Example 3. In rectangular ABCD, AB=5, BC= 12. If two circles centered on A and C are tangent, point D is inside circle C and point B is outside circle C, then the range of radius R of circle A is
Analysis: If the "tangency" condition is not well considered, there will be missing solutions.
Solution: Let the radius of circle C be r', then get 5 from the meaning of the question.
∴5<; 13-r & lt; 12, 1.
When circle A is inscribed with circle C, r-r'= 13.
∴5
So the range of R is 1.
Example 4. How many straight lines can be drawn when three points intersect on a plane?
Analysis: Because of the fixed thinking, when drawing three points, they are usually drawn on different straight lines, ignoring the situation that the three points are on the same straight line.
Correct answer: You can draw one or three straight lines when three points intersect on a plane.
Example 5. In the same plane, if the longest distance from point P to ⊙O is 8cm and the shortest distance is 2cm, then the radius of ⊙O is _ _ _ _ _.
Solution: Because there are two possibilities for the positional relationship between point P and ⊙O as shown in the figure.
∵AB is the diameter of⊙ O, Pb = 2cm, Pa = 8cm ∴ OA = OB =-(PA-Pb) = 3cm or OA = OB =-(Pb+PA) = 5cm, then the radius of⊙ O should be 5cm or 3cm.
Example 6. ⊙O has a diameter of 6cm. If the distance from point C to point O on straight line A is 3cm, then the positional relationship between straight line A and ⊙ O is _ _ _ _.
Solution: the problem only involves the distance from point C to the center of the circle, not the distance from the center of the circle to the straight line. As shown in Figure 2, there are two possibilities, so the positional relationship between straight lines A and ⊙O is tangent or intersecting.
Example 7. The radius ⊙ O is 5cm, and the chord AB∨CD, AB=6cm, CD=8cm. Find the distance between AB and CD.
Analysis: the relationship between AB and CD and the center of the circle in this question is not clear.
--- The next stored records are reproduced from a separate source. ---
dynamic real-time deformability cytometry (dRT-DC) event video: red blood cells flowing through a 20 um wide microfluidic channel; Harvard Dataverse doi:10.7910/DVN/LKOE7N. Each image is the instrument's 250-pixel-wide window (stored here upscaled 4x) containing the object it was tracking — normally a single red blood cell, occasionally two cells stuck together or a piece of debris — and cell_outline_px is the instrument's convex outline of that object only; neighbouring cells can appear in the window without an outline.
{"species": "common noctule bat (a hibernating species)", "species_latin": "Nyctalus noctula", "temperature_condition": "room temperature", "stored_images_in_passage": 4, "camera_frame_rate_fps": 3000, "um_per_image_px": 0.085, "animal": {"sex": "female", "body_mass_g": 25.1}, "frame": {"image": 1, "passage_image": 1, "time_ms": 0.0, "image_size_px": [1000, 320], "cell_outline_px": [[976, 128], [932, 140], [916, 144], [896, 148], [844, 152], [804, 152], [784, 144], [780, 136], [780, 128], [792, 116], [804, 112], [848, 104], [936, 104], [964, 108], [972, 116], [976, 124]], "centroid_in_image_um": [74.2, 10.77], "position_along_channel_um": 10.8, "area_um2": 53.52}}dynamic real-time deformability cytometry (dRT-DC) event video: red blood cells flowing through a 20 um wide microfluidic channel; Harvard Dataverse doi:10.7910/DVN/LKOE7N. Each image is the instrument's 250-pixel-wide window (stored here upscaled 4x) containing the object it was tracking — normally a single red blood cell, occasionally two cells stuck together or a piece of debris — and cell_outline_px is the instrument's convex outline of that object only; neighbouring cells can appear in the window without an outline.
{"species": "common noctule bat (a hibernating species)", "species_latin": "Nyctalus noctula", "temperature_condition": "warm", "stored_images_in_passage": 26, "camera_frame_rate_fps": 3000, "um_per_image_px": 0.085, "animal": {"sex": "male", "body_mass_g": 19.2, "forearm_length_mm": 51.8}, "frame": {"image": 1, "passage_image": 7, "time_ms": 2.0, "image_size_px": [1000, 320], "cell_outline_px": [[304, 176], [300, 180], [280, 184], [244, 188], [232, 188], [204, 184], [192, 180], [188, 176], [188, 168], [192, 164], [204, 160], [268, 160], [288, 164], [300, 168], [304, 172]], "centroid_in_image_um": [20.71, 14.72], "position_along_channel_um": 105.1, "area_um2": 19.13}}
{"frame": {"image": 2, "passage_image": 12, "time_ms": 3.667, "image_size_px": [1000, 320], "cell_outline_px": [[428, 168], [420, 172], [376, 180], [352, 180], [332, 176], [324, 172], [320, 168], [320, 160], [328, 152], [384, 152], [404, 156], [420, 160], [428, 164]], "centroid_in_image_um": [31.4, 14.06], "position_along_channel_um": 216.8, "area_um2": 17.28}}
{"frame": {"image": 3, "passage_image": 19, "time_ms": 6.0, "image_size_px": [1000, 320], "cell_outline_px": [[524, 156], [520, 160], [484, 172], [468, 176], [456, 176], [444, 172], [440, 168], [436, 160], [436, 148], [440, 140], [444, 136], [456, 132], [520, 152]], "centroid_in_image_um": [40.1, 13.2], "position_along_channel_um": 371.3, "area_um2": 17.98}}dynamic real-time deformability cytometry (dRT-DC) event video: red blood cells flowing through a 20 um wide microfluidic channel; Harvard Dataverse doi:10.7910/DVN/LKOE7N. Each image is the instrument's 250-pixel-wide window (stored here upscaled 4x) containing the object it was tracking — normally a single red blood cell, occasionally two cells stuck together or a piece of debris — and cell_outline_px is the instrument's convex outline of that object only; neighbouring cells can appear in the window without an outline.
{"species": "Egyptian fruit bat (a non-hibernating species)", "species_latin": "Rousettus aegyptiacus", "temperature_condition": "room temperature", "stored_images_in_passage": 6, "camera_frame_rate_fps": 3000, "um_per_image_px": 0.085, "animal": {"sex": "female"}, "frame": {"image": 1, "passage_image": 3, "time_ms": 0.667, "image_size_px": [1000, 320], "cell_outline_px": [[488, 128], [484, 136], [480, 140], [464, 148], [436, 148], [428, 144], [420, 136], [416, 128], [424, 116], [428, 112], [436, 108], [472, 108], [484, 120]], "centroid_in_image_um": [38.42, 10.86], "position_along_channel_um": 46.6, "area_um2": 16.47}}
Because the positions of AB and CD are uncertain, consider the case that the center of the circle is solved between two parallel chords and the center of the circle is outside the two parallel chords.
Solution: If the intersection o is a straight line OE⊥AB, the vertical foot is E, and CD intersects at point F, then ⊥ CD, AE = AB = 3, and OA is connected with OC. In Rt△AOE, OE =-=-4. In the same way, we can get of = 3.
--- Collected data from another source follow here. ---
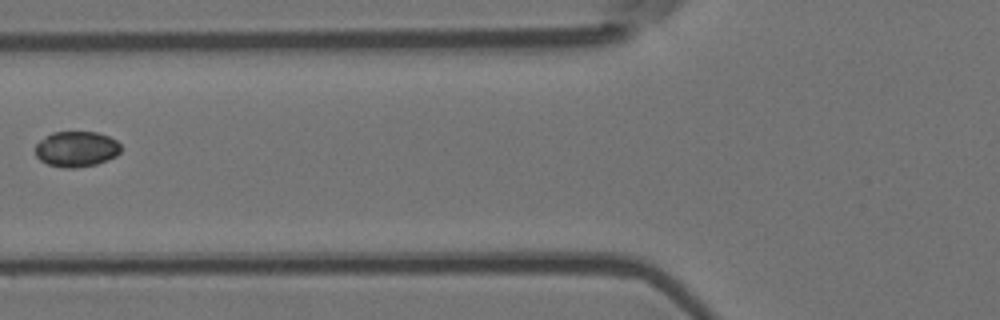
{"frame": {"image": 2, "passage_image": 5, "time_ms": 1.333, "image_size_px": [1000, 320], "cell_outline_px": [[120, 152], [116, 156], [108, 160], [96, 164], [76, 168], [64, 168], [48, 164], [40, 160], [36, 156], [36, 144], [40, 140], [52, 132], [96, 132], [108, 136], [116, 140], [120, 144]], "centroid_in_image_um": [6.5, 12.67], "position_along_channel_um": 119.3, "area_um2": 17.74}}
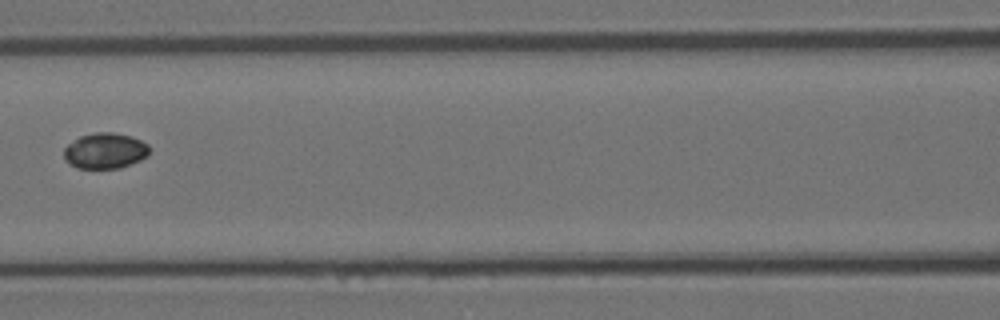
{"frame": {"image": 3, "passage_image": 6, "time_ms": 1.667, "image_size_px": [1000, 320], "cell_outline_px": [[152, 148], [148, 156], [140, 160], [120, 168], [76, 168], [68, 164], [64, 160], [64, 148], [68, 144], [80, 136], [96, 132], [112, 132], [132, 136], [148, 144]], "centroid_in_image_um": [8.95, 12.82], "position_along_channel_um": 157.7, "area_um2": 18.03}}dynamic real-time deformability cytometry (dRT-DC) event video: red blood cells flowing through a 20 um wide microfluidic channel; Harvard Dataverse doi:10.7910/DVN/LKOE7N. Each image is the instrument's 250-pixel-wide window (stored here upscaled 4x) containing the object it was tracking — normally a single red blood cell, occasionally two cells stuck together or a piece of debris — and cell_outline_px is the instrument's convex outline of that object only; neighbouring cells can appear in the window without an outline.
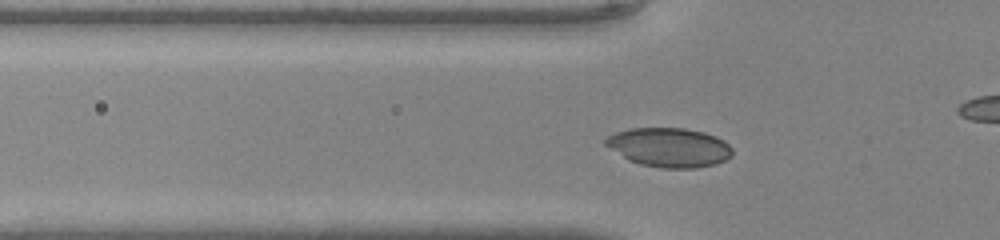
{"species": "common noctule bat (a hibernating species)", "species_latin": "Nyctalus noctula", "temperature_condition": "warm", "stored_images_in_passage": 43, "camera_frame_rate_fps": 3000, "um_per_image_px": 0.085, "animal": {"sex": "male", "body_mass_g": 20.0, "forearm_length_mm": 53.3}, "frame": {"image": 1, "passage_image": 12, "time_ms": 3.667, "image_size_px": [1000, 240], "cell_outline_px": [[732, 156], [716, 164], [696, 168], [660, 168], [640, 164], [628, 160], [604, 144], [604, 140], [608, 136], [616, 132], [628, 128], [684, 128], [704, 132], [716, 136], [724, 140], [732, 148]], "centroid_in_image_um": [56.89, 12.53], "position_along_channel_um": 68.9, "area_um2": 29.07}}
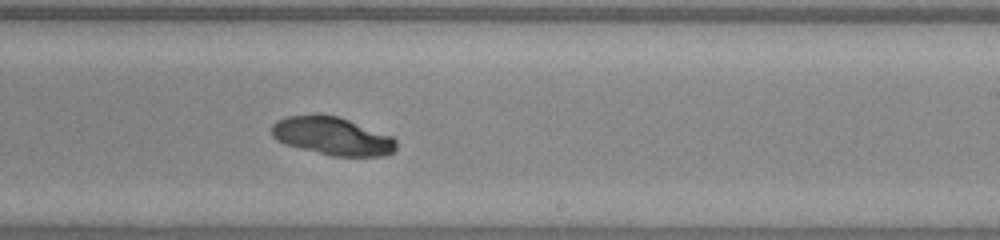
{"frame": {"image": 2, "passage_image": 25, "time_ms": 8.0, "image_size_px": [1000, 240], "cell_outline_px": [[396, 148], [388, 156], [332, 156], [284, 144], [276, 140], [272, 136], [272, 124], [276, 120], [284, 116], [336, 116], [348, 120], [392, 136], [396, 140]], "centroid_in_image_um": [28.24, 11.59], "position_along_channel_um": 260.8, "area_um2": 27.28}}
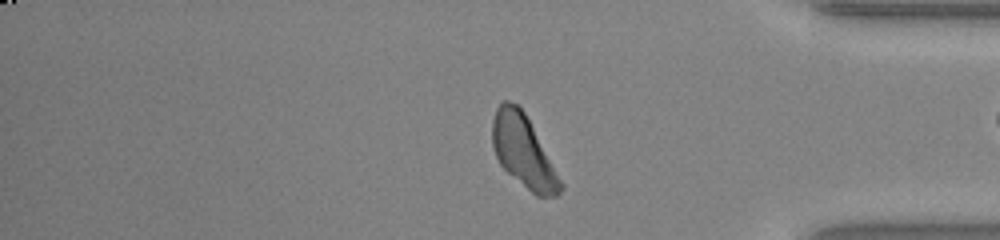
{"frame": {"image": 3, "passage_image": 35, "time_ms": 11.333, "image_size_px": [1000, 240], "cell_outline_px": [[564, 188], [556, 196], [536, 196], [508, 172], [500, 164], [496, 156], [492, 144], [492, 120], [496, 108], [500, 100], [508, 100], [520, 104], [564, 184]], "centroid_in_image_um": [44.48, 12.82], "position_along_channel_um": 390.7, "area_um2": 28.61}}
∴ ef = OE+of = 7 or 4-3= 1
So the distance between AB and CD is 1cm or 7cm.
Example 8. ⊙O 1 and ⊙O2 intersect at point A and point B, with radius ⊙O 1 being 10, radius ⊙O2 being 17, and chord AB= 16.
Solution: For the problem of the intersection of two circles, students often only consider the situation that the centers of the two circles are on both sides of the common chord, that is, the situation of the diagram (1), and it is easy to miss the situation of the diagram (2), so the correct answer is O 1O2=2 1 or O 1O2=9.
Example 9. If the radius ⊙ O is 1cm, the chord AB=-cm and AC=-cm, then ∠BAC=___
Solution: Since the chords AB and CD may be on the same side or on the opposite side of the center, there are two possibilities, as shown in the figure. According to the vertical diameter theorem and the knowledge of solving right triangle, ∠ Cao = 45 and ∠ Bao = 30, so ∠ BAC = 15 or ∠ BAC = 75.